Se não for o tom e a musicalidade de “Mea Culpa”, então que seja a sua letra que amarra a atenção. Ao que parece ser o som do choro de um bebé no início, segue-se uma letra em que Slow J inicia o processo de se perdoar a si mesmo por toda a negatividade que o acompanhou. Talvez este seja mais um interlúdio no álbum, uma vez que o sentimento que esta faixa trespassa é de libertação. Associar o choro no início da música ao nascimento do seu filho era o que Slow J tinha em mente, de modo a mostrar ao mundo que a sua criação foi o primeiro passo para sarar as feridas que o marcaram.

“Muros”, penúltima música antes do fecho deste projeto, é a prova do otimismo que Slow J vai progressivamente adotando ao longo de todo o álbum. Num som que transmite motivação e inspiração, qualquer muro que se forme pode ser derrubado pela força da determinação que cada um carrega dentro de si.

Mas talvez a essência deste projeto resida na última e mais longa faixa, “Silêncio”. Os acordes suaves da guitarra elétrica são convidativos e remetem para uma tranquilidade que Slow J certamente procurava, mas que igualmente acabou por nos obrigar a procurar.
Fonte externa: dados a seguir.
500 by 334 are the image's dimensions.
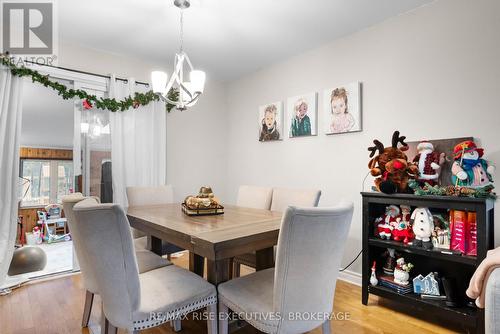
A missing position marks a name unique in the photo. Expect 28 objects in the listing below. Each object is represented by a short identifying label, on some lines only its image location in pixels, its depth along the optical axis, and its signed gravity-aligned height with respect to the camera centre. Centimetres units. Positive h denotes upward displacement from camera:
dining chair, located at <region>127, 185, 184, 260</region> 242 -30
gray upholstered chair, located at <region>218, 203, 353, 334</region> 106 -44
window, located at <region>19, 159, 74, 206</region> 577 -27
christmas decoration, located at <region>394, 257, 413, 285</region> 203 -77
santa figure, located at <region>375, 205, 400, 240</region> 212 -42
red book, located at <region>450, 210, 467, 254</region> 177 -40
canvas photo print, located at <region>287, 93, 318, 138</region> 300 +61
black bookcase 165 -64
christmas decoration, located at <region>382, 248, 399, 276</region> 218 -74
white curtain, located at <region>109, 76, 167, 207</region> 307 +30
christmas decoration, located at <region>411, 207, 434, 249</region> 192 -41
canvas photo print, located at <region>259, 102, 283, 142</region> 337 +59
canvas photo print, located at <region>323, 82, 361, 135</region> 263 +60
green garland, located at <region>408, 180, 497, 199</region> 166 -14
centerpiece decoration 192 -26
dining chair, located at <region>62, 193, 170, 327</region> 142 -60
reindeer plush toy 202 +0
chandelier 199 +63
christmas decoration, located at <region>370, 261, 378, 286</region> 215 -85
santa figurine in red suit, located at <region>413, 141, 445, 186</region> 202 +4
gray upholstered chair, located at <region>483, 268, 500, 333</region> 91 -45
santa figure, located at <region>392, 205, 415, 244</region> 204 -44
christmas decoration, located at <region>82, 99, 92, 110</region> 290 +68
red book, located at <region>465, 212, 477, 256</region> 174 -42
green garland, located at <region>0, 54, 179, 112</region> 251 +79
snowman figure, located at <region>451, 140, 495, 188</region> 178 +0
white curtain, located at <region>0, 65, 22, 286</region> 246 +4
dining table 126 -33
Um jovem João alimentado pelos seus sonhos e abraçado pela sua inocência de criança, rapidamente se vê perdido numa escuridão criada pela realidade.

O sentimento intrínseco de culpa que o acompanha resulta num momento de introspeção, onde cegamente procura a origem de toda a sua tristeza e mágoa. Carrega um ódio inexplicável, que dissipa quando o seu filho nasce, sendo este acontecimento o ponto de viragem na sua vida. Ao finalmente encontrar a paz e o silêncio, Slow J põe um ponto final num álbum em que os seus ouvintes podem, finalmente, respirar de alívio por este ter encontrado o perdão em si mesmo e fazer de nós os seus confidentes dessa conquista.
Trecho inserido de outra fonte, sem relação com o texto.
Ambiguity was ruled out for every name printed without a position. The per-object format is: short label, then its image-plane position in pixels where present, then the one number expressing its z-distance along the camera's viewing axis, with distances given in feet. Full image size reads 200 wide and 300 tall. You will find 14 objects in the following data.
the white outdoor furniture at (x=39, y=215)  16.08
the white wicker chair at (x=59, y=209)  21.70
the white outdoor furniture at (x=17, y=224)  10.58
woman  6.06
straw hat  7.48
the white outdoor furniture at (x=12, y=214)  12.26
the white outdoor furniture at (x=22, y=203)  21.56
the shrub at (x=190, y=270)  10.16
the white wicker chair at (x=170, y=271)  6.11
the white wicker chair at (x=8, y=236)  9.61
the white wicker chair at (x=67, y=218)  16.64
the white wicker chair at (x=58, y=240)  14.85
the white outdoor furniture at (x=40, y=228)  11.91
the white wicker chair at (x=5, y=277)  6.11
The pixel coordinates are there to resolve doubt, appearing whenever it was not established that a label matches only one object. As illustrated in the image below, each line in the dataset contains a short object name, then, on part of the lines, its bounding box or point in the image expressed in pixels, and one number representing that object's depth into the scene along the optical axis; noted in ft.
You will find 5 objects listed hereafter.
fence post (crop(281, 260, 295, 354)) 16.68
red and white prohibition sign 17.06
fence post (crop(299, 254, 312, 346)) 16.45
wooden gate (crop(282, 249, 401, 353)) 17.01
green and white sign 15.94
Dissociar o conceito do álbum à artwork do mesmo seria impossível. Num fundo azul escuro a aproximar-se do preto, desenha-se um labirinto em forma de impressão digital num tom de azul mais claro. E com o título do projeto ao lado, Slow J conquista a atenção visual. Assim, a ligação entre o conceito do álbum e a capa concretiza-se, o que torna o projeto ainda mais especial.

You Are Forgiven é, sem sombra de dúvida, dos melhores álbuns que o Hip-Hop Tuga testemunhou nascer. Slow J despejou a sua verdade num álbum que ultrapassa os limites de uma simples compilação de músicas, e fez do público português o seu confessionário.

Tornamos-nos as testemunhas do seu desassossego e das suas prostrações, mas também o acompanhamos nesta viagem atribulada que terminou com todo o barulho que até aqui o perseguiu. O projeto serve de permissão para meditarmos e nos reencontramos naquilo que é a busca por amor próprio. E, independentemente do nível de relação que possamos encontrar nas palavras de Slow J, You Are Forgiven transformou-se num espaço seguro onde podemos estar num silêncio que não incomoda, apenas conforta.